* Your task *
Repeat the lines below exactly as written, please, from the line with "The first file is of" to the line with "The second file is", both lines included, and no others.
□ □ □ □ □
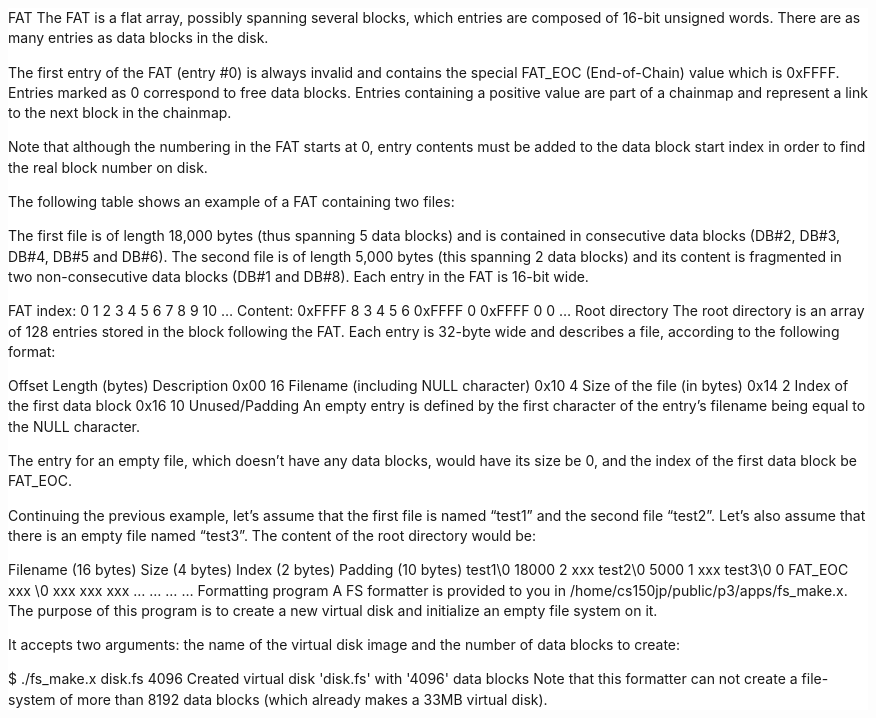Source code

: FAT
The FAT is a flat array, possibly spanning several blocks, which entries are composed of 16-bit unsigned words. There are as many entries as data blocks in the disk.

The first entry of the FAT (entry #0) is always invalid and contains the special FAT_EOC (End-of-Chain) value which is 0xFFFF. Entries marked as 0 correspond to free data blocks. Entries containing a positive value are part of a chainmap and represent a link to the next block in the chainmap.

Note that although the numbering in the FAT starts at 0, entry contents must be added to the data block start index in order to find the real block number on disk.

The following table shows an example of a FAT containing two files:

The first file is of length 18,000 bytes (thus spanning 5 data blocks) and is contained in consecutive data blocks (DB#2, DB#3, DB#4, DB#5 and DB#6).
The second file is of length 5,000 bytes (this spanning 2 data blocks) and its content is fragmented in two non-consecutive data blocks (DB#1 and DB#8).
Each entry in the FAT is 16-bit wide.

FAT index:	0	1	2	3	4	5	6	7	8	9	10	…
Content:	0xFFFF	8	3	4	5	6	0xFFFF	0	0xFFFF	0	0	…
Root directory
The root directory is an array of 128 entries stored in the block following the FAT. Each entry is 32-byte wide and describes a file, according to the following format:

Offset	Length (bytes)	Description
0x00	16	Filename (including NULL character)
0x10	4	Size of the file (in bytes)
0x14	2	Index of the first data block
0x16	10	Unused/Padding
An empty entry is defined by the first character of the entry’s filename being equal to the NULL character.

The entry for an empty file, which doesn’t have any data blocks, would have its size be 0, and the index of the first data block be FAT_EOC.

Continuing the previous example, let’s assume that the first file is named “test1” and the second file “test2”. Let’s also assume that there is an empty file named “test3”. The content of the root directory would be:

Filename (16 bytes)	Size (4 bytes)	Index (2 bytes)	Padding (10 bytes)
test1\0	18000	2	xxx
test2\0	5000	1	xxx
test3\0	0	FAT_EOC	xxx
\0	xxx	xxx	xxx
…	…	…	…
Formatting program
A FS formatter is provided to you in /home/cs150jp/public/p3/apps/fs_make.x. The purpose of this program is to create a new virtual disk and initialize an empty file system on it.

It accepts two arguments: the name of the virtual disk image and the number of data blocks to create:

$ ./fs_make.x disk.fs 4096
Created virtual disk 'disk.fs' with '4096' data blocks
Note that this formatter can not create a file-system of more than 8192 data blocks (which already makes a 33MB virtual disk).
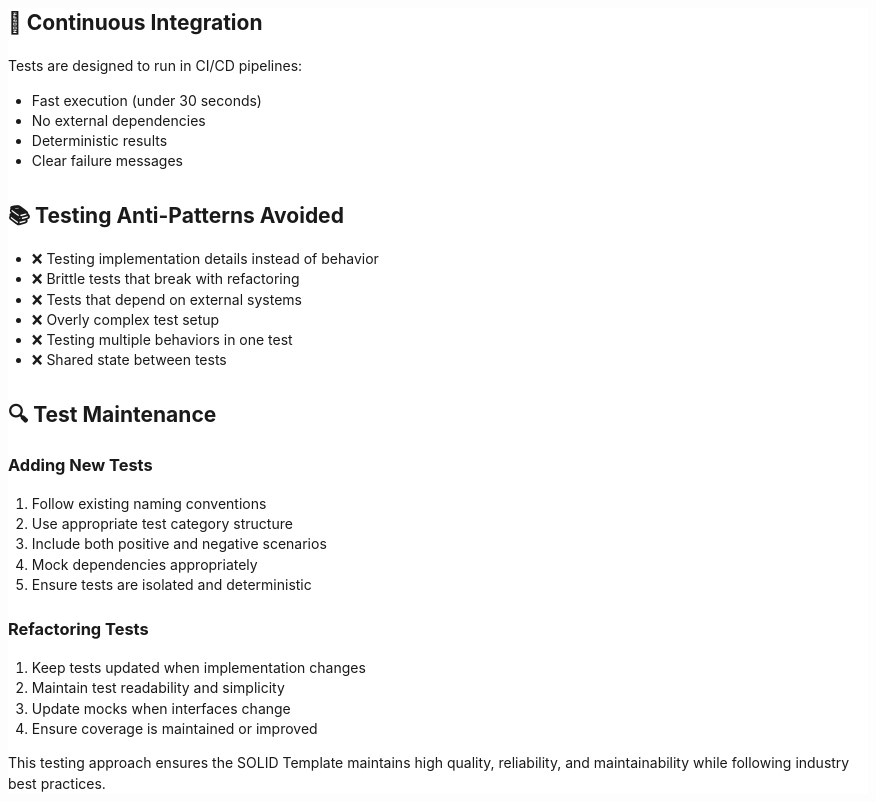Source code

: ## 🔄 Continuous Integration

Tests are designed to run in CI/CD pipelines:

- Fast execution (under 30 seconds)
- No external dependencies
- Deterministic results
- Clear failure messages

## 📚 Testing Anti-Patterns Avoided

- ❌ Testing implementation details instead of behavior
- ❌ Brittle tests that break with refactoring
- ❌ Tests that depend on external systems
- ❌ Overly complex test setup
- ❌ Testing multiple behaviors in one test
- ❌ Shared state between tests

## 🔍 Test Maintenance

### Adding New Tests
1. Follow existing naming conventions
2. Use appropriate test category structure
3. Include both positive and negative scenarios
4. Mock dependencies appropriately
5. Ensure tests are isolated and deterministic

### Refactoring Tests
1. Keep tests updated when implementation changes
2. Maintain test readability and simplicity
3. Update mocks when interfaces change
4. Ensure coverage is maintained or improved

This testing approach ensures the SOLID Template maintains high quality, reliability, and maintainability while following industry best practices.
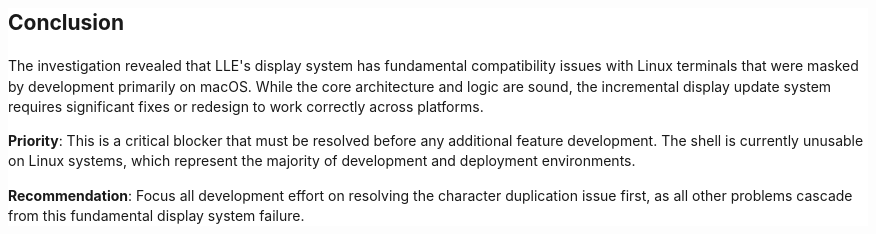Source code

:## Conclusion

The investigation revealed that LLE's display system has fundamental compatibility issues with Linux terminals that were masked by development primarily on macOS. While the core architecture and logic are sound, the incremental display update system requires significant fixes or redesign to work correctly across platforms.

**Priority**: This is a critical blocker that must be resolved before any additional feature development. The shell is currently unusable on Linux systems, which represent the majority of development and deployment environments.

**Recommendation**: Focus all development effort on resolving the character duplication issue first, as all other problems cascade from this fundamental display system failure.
□ □ □ □ □
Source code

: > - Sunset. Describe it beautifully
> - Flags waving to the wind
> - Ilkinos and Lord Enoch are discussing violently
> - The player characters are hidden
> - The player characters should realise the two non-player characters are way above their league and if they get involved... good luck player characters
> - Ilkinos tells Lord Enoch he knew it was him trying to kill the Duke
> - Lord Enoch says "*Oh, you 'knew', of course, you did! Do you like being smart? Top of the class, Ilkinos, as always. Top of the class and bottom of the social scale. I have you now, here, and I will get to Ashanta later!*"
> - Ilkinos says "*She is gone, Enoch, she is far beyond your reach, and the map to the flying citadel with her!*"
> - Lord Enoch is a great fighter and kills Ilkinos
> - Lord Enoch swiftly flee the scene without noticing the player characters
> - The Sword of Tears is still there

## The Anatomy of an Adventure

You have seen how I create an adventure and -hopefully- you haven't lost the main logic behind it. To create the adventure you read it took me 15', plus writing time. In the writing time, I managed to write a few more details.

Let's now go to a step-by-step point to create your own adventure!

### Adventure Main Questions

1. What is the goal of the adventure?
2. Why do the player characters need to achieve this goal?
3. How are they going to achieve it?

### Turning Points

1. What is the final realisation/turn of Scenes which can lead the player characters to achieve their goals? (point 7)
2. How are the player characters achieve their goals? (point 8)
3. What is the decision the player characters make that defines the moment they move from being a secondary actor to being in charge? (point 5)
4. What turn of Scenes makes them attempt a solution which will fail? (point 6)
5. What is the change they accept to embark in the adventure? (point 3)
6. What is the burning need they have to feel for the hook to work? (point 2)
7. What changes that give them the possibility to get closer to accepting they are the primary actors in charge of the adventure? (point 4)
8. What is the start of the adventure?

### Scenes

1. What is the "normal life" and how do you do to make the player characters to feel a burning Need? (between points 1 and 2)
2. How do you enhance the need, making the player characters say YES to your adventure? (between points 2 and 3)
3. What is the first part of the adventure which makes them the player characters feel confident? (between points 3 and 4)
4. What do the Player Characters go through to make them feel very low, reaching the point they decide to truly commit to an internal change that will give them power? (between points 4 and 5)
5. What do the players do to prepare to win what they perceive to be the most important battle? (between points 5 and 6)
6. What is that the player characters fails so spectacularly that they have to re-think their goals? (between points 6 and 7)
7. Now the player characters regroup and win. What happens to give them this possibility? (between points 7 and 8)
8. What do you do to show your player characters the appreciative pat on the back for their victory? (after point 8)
□ □ □ □ □
* Exercise response *
The first file is of length 18,000 bytes (thus spanning 5 data blocks) and is contained in consecutive data blocks (DB#2, DB#3, DB#4, DB#5 and DB#6).
The second file is of length 5,000 bytes (this spanning 2 data blocks) and its content is fragmented in two non-consecutive data blocks (DB#1 and DB#8).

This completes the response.